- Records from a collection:
☆ ☆ ☆ ☆

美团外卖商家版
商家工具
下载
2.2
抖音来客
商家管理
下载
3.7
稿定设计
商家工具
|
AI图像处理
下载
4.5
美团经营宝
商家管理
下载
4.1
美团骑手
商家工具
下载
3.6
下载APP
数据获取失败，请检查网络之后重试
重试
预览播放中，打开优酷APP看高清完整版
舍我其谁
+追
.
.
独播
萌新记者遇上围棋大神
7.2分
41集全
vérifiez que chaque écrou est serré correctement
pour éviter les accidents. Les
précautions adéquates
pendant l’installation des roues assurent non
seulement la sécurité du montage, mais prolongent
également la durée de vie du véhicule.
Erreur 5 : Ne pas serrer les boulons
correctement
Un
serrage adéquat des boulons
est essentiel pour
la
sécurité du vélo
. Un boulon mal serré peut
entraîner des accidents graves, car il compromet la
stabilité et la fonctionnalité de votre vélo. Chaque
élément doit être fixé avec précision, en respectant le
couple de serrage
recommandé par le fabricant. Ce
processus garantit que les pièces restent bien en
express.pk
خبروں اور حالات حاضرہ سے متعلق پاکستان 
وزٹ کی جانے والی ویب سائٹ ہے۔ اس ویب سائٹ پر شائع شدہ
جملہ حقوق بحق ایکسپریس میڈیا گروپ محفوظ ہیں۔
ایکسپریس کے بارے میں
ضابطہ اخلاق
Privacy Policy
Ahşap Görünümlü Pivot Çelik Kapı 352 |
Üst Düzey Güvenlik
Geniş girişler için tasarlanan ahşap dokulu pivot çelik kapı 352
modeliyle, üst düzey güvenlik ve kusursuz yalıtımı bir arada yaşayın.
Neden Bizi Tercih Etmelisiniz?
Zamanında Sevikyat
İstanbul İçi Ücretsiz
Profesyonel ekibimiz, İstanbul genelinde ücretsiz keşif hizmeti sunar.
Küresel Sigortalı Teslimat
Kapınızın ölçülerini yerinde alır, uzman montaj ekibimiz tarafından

☆ ☆ ☆ ☆

- What is required: Edit the listing so that every "商家工具" becomes "商户工具", and leave everything else as it is.

- Solution for this exercise:
美团外卖商家版
商户工具
下载
2.2
抖音来客
商家管理
下载
3.7
稿定设计
商户工具
|
AI图像处理
下载
4.5
美团经营宝
商家管理
下载
4.1
美团骑手
商户工具
下载
3.6
下载APP
数据获取失败，请检查网络之后重试
重试
预览播放中，打开优酷APP看高清完整版
舍我其谁
+追
.
.
独播
萌新记者遇上围棋大神
7.2分
41集全
vérifiez que chaque écrou est serré correctement
pour éviter les accidents. Les
précautions adéquates
pendant l’installation des roues assurent non
seulement la sécurité du montage, mais prolongent
également la durée de vie du véhicule.
Erreur 5 : Ne pas serrer les boulons
correctement
Un
serrage adéquat des boulons
est essentiel pour
la
sécurité du vélo
. Un boulon mal serré peut
entraîner des accidents graves, car il compromet la
stabilité et la fonctionnalité de votre vélo. Chaque
élément doit être fixé avec précision, en respectant le
couple de serrage
recommandé par le fabricant. Ce
processus garantit que les pièces restent bien en
express.pk
خبروں اور حالات حاضرہ سے متعلق پاکستان 
وزٹ کی جانے والی ویب سائٹ ہے۔ اس ویب سائٹ پر شائع شدہ
جملہ حقوق بحق ایکسپریس میڈیا گروپ محفوظ ہیں۔
ایکسپریس کے بارے میں
ضابطہ اخلاق
Privacy Policy
Ahşap Görünümlü Pivot Çelik Kapı 352 |
Üst Düzey Güvenlik
Geniş girişler için tasarlanan ahşap dokulu pivot çelik kapı 352
modeliyle, üst düzey güvenlik ve kusursuz yalıtımı bir arada yaşayın.
Neden Bizi Tercih Etmelisiniz?
Zamanında Sevikyat
İstanbul İçi Ücretsiz
Profesyonel ekibimiz, İstanbul genelinde ücretsiz keşif hizmeti sunar.
Küresel Sigortalı Teslimat
Kapınızın ölçülerini yerinde alır, uzman montaj ekibimiz tarafından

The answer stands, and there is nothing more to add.